- **Task details**:
The output should contain the listing word for word and no pictures.

──────── Source data

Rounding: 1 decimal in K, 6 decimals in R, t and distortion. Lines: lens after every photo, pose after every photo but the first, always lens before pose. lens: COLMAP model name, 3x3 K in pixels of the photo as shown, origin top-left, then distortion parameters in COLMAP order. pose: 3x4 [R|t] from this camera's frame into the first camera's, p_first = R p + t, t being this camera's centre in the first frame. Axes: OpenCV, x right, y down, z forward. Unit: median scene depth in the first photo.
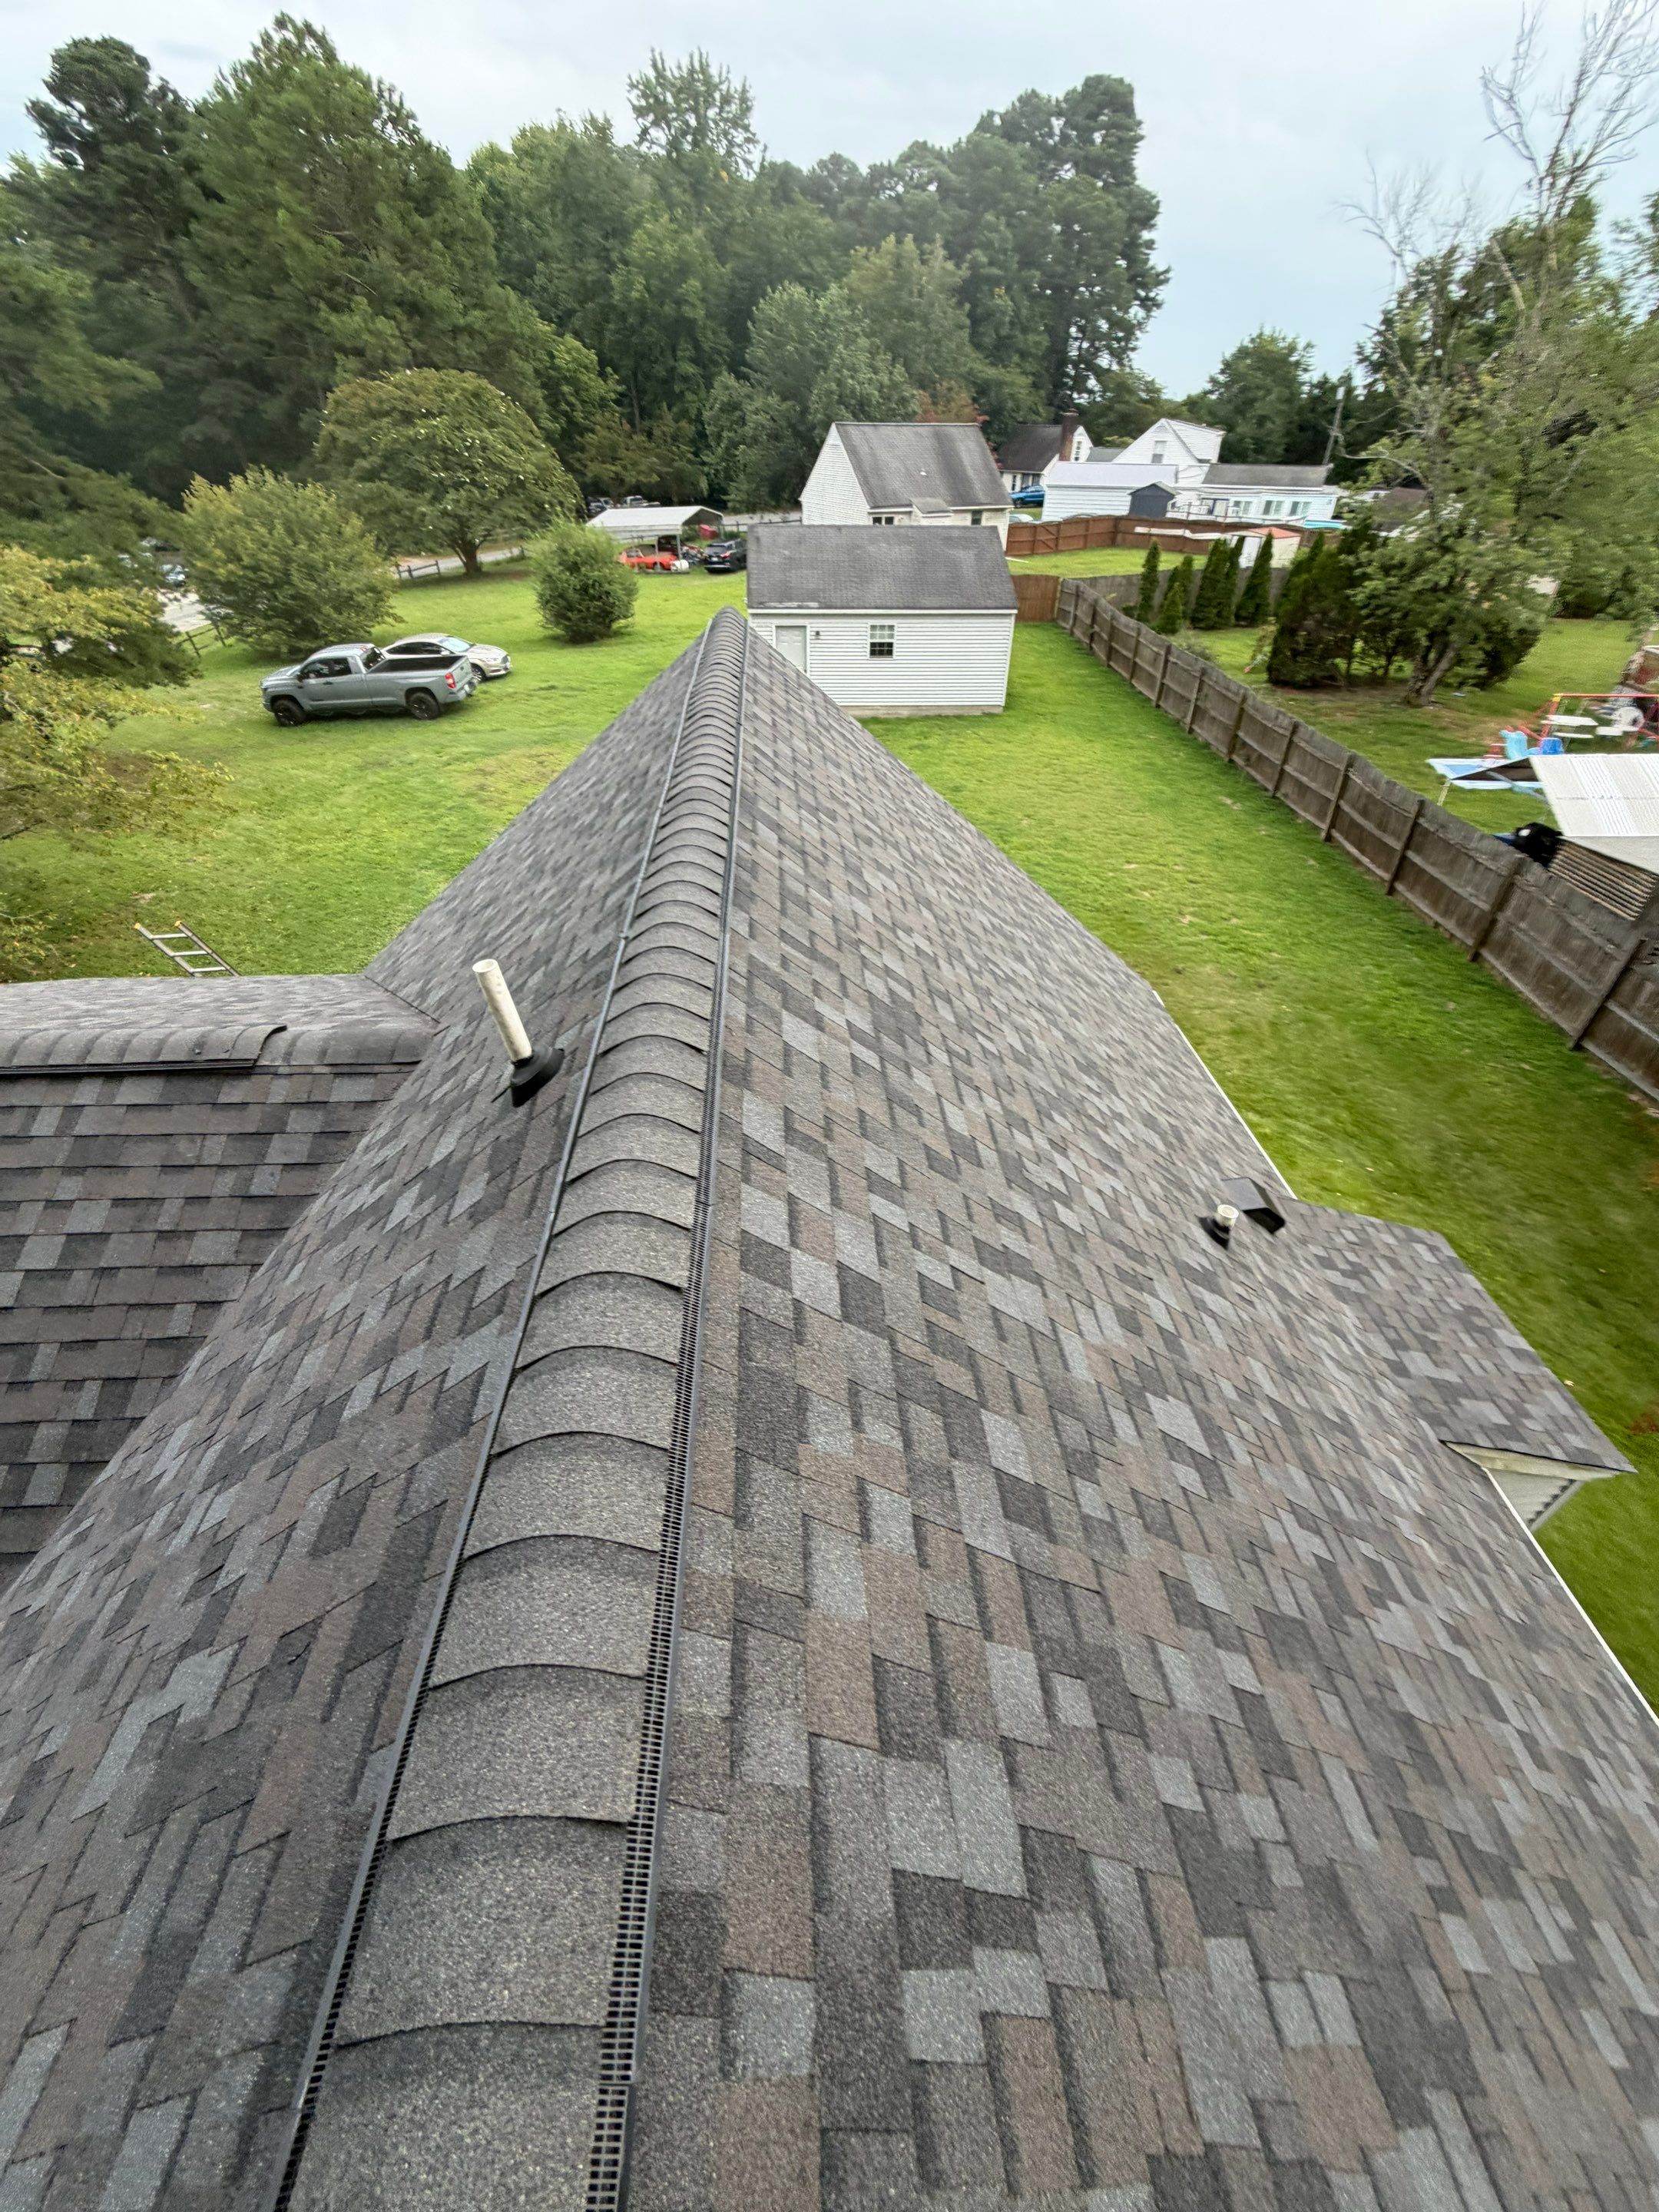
lens RADIAL K [[877.9, 0, 822.3], [0, 877.9, 1111.6], [0, 0, 1]] dist [0.007536, -0.001089]
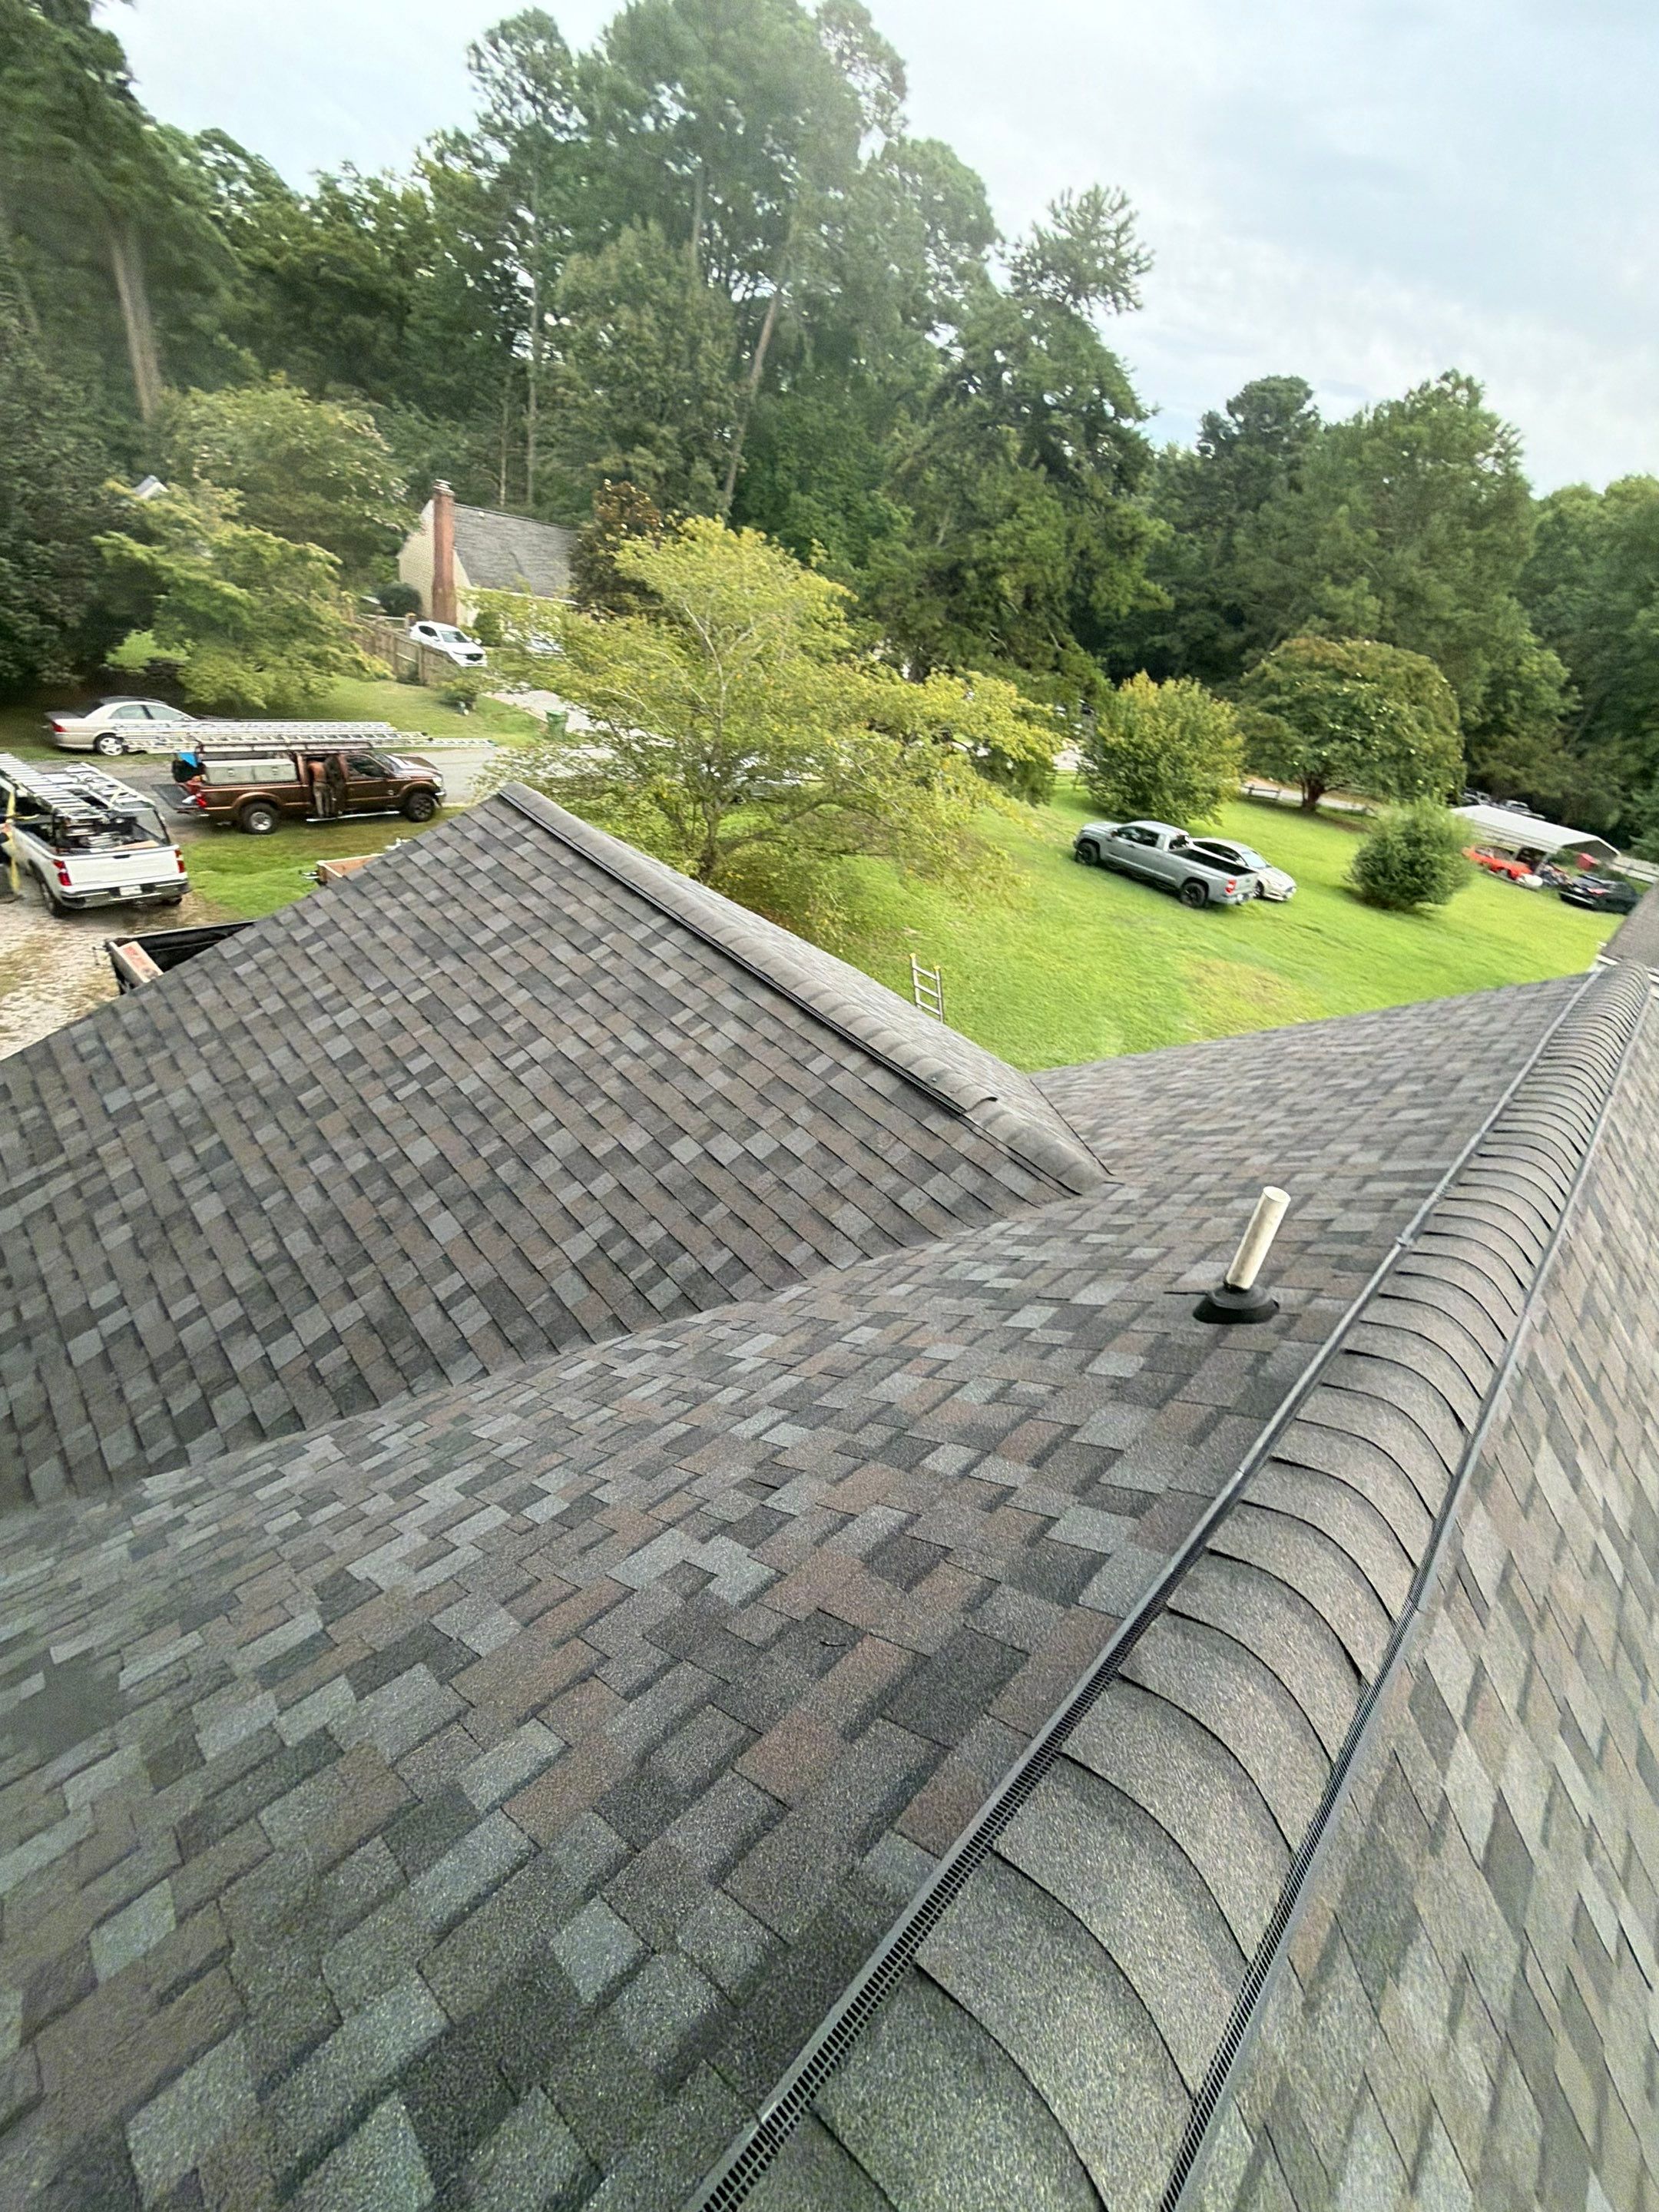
lens RADIAL K [[875.8, 0, 812.1], [0, 875.8, 1097.6], [0, 0, 1]] dist [0.013839, -0.002693]
pose [[0.645669, 0.526481, -0.553108, -0.109003], [-0.625182, 0.780371, 0.012999, 0.028938], [0.438473, 0.337400, 0.833008, -0.038783]]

────────────────

- **Answer space**:
Rounding: 1 decimal in K, 6 decimals in R, t and distortion. Lines: lens after every photo, pose after every photo but the first, always lens before pose. lens: COLMAP model name, 3x3 K in pixels of the photo as shown, origin top-left, then distortion parameters in COLMAP order. pose: 3x4 [R|t] from this camera's frame into the first camera's, p_first = R p + t, t being this camera's centre in the first frame. Axes: OpenCV, x right, y down, z forward. Unit: median scene depth in the first photo.
lens RADIAL K [[877.9, 0, 822.3], [0, 877.9, 1111.6], [0, 0, 1]] dist [0.007536, -0.001089]
lens RADIAL K [[875.8, 0, 812.1], [0, 875.8, 1097.6], [0, 0, 1]] dist [0.013839, -0.002693]
pose [[0.645669, 0.526481, -0.553108, -0.109003], [-0.625182, 0.780371, 0.012999, 0.028938], [0.438473, 0.337400, 0.833008, -0.038783]]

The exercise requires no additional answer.